AI
In recent years, rapid advancements in realistic image and video synthesis have figuratively “opened the floodgates” for applications in numerous areas. One of the most well-known examples is digital humans, which have already started to transform the way we create, communicate, and in the future may even start being used in the special effects industry.
We call these artificial characters the avatar of a particular person. The primary defining characteristic of avatars is the ability for a user to impose an arbitrary motion on a static image or a 3D model. By this definition, the computer graphics models of humans used in the movies are also avatars, but with a very costly creation and animation process.
Figure 1. Examples of head avatars produced by our model [5]. They are animated using keypoints and obtained using a single source image.
Modeling the human appearance is one of the most well-studied problems in computer graphics. One of its prime applications has always been special effects, with computer-generated humans now regularly appearing in feature films.
To create these scenes, special effects artists use 3D mesh models, a versatile representation that can be put into 3D scenes, relighted, and even used for physics simulations. However, the price for that versatility is the lengthy creation process, which typically requires days or even weeks of highly trained professional labor. It is true that modern techniques, like photogrammetry and motion capture, have allowed us to significantly speed up the design and animation process compared to the early years of computer graphics imagery. However, creating these models, especially for the actors from the past, may still be prohibitively costly, with the price tag that only major blockbuster movies or video game makers can afford. This price stems from the necessity to have specialized and expensive equipment, as well as a large team of special effects artists since many steps of the avatar creation process are still not automated.

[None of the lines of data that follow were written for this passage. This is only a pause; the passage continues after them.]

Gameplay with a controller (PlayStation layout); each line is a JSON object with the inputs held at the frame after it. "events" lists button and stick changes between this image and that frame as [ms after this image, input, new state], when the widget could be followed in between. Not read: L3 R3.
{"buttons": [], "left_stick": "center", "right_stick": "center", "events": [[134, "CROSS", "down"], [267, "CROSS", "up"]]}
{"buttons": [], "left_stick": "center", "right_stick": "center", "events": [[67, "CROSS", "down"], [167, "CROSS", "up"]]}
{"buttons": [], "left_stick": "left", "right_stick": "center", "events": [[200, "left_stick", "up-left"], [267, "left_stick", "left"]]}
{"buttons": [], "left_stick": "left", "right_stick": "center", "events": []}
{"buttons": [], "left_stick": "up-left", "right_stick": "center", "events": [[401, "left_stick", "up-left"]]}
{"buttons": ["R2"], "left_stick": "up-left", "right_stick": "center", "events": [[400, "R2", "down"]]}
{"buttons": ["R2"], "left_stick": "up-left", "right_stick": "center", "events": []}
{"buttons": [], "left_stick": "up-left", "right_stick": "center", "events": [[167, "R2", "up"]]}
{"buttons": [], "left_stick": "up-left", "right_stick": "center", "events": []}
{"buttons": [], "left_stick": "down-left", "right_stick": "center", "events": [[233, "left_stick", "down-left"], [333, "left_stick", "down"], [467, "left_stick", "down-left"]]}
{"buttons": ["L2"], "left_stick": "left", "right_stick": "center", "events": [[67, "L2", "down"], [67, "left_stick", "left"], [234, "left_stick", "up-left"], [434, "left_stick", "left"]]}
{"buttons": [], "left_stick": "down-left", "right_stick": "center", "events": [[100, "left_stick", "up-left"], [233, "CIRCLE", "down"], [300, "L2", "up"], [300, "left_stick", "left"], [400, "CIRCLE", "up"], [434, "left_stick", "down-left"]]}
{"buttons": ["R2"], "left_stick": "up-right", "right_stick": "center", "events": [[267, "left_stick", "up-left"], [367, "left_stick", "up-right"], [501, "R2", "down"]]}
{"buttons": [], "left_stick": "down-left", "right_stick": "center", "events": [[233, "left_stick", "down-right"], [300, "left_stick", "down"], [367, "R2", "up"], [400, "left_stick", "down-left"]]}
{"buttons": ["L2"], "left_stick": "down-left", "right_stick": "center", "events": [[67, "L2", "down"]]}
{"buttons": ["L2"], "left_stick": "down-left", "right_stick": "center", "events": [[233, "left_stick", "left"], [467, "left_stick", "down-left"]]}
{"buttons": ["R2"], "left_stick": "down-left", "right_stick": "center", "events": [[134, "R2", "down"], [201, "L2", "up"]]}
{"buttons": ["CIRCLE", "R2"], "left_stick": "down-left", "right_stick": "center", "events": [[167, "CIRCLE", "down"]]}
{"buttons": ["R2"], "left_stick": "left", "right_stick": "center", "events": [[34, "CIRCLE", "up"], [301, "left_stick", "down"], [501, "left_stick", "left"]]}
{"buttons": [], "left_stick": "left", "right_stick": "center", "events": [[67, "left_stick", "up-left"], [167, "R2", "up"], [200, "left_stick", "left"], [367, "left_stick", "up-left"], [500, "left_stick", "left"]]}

This labor intensiveness of the creation process for computer-generated humans is also associated with the so-called Uncanny Valley hypothesis [1]. It states that people prefer unrealistic depictions of themselves more than imperfect realistic ones. The lack of mimics or expressiveness, the glassy look of the eyes, or plastic skin texture will make synthetic images of humans uncanny or even revolting. This effect is purely psychological and, unfortunately, is more pronounced and amplified in videos. Therefore, artists spend a lot of time and effort in the design process of such characters to make them as life-like as possible. Thus, the problem of Uncanny Valley is a significant roadblock on the way to genuinely realistic virtual humans.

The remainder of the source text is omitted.